Defendant has engaged in activity of this kind on a number of other occasions. Defendant has registered thousands of domains, many of which contain misspellings of the names of famous people, or of the trademarks of others. Defendant estimated that he receives between $800,000 and $1 million annually from the domain names he registered. Defendant's activities have resulted in a number of lawsuits being brought against him. In one of these actions, also commenced in the Eastern District of Pennsylvania (Shields v. Zuccarini), defendant was enjoined from using domain names substantially similar to those of the trademark holder, and directed to pay $10,000 in statutory damages for each domain name improperly registered, as well as the attorneys' fees incurred by the trademark holder.
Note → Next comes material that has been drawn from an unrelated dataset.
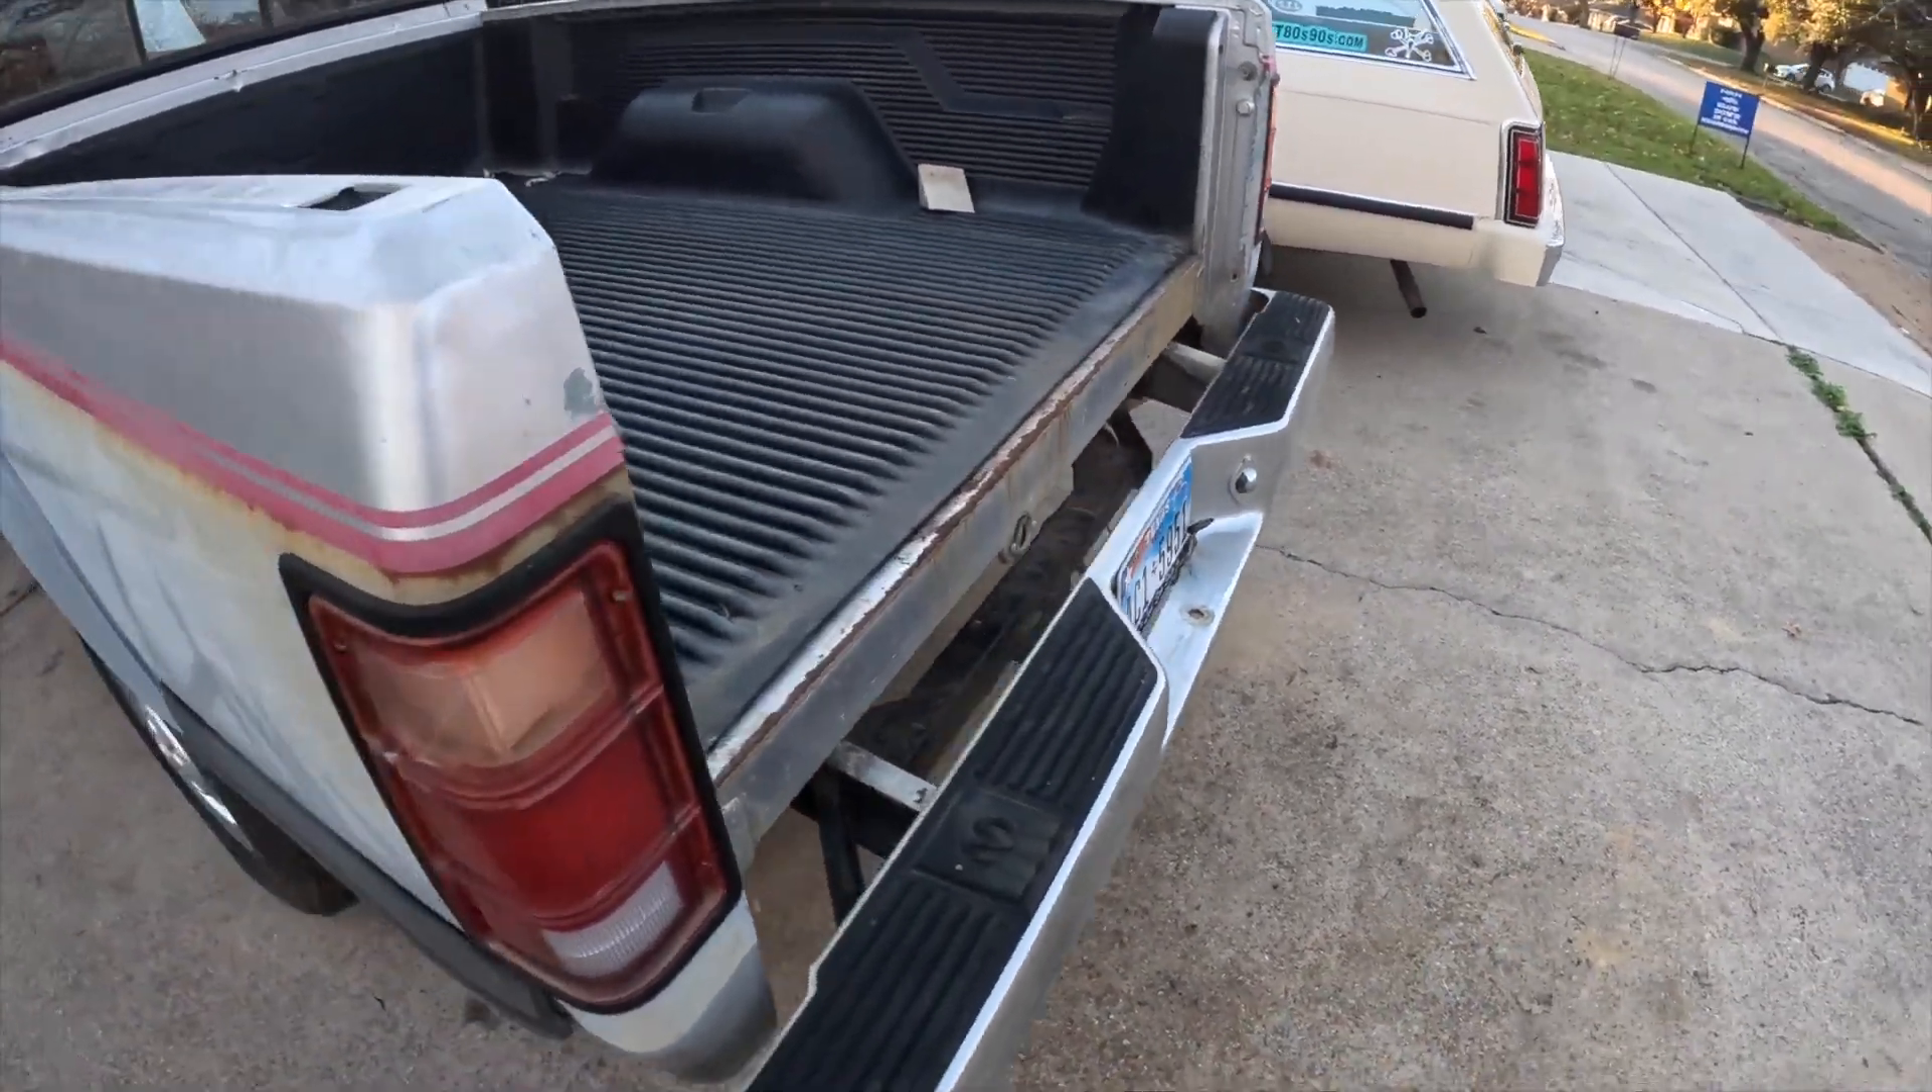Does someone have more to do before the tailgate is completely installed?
Yes.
Plaintiff commenced this suit, claiming that defendant's activities violated both the Anticybersquatting Consumer Protection Act ("ACPA"), 15 U.S.C. Section 1125(d) and the Lanham Act, and constituted dilution, common law service mark infringement and unfair competition. Defendant did not appear in the action despite receiving notice of it. The court, on plaintiff's motion, found that defendant violated the ACPA and awarded the relief detailed below.

It is a violation of the ACPA to register a domain name that is identical or confusingly similar to a distinctive or famous mark registered to another with a bad faith intent to profit thereby.
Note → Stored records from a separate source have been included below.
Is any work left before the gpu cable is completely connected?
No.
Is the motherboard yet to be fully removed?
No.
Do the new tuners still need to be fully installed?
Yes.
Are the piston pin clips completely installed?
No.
The court found that defendant had violated the ACPA. First, the court determined that plaintiff's marks were both distinctive and famous. In reaching this result, the court relied, in part, on the fact that the Electronics Boutique mark was registered with the PTO in 1987, and had been used to generate extensive revenues, and promoted heavily by the plaintiff for over 20 years.

The court also found that defendant, by using urls containing common misspellings of plaintiff's marks, had used marks confusingly similar to those owned by plaintiff.
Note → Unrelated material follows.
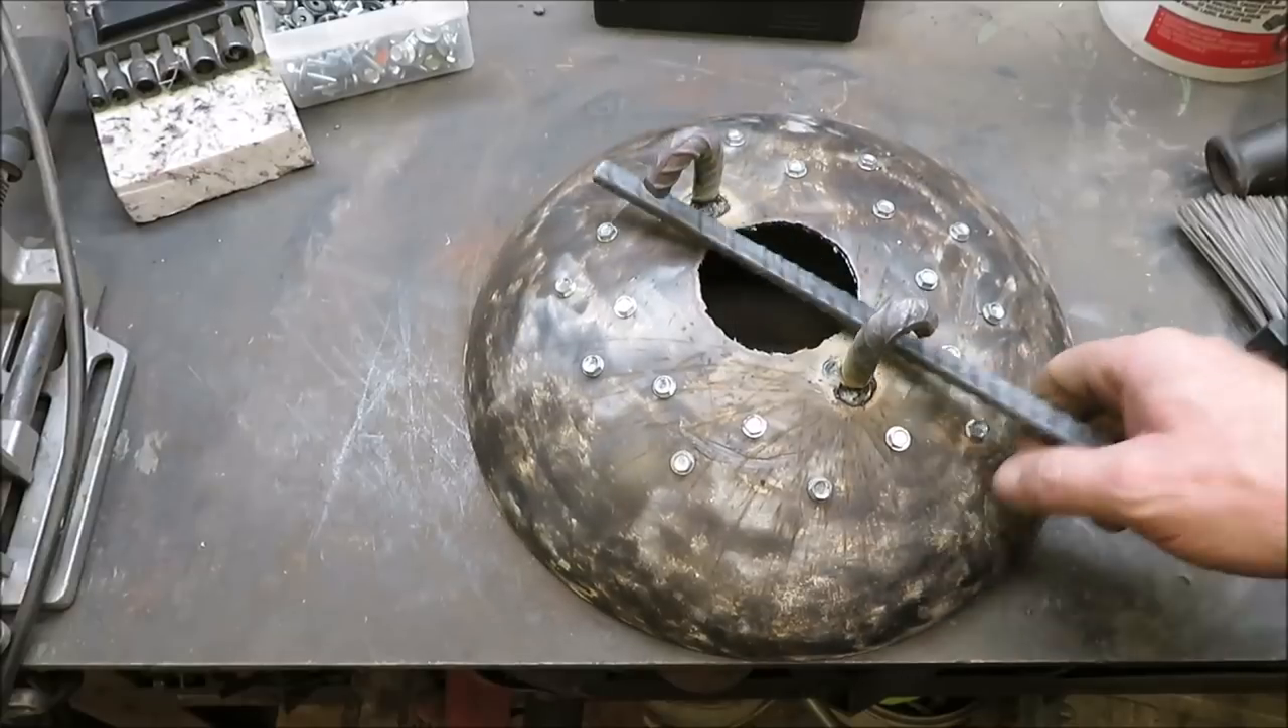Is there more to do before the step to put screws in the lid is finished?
No.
Lastly, the court found that defendant conducted his activities in bad faith with an intent to profit from plaintiff's marks. In reaching this conclusion, the court relied predominantly on testimony defendant gave in another action commenced as a result of his domain use activities. This testimony, the court concluded, established that "Zuccarini registered the domain misspellings in order to generate advertising revenue for himself, despite being aware of the Electronics Boutique stores and website." The evidence showed that defendant had made extensive profits from the advertising that appeared on the various domains he registered, and that he did not offer any goods or services that relate in any way to the domain names in question, i.e. electronic goods.

As a result, the court issued a permanent injunction, enjoining defendant from further use of the domain names at issue.

The court also awarded plaintiff the maximum statutory penalty permitted under the ACPA (15 U.S.C. section 1117(d)), which equated to $100,000 for each domain improperly registered, or a grand total of $500,000. This decision was motivated not only by the defendant's actions in the case at bar, but by the fact (a) that defendant had allegedly done the same thing to a number of others and (b) that defendant registered the domain names and took the other acts described above after the Pennsylvania District Court, in another action, had enjoined defendant from undertaking similar activities with respect to another plaintiff, and had awarded lesser statutory damages ($10,000 per domain name).

In so holding the court stated that "Zuccarini boldly thumbs his nose at the rulings of this Court and the laws of our country. Therefore, I find that justice in this case requires that damages be assessed against Mr. Zuccarini in the amount of $100,000 per infringing domain name, for a total of $500,000."

Lastly, the court awarded plaintiff attorneys' fees and costs in the amount of $30,653.54.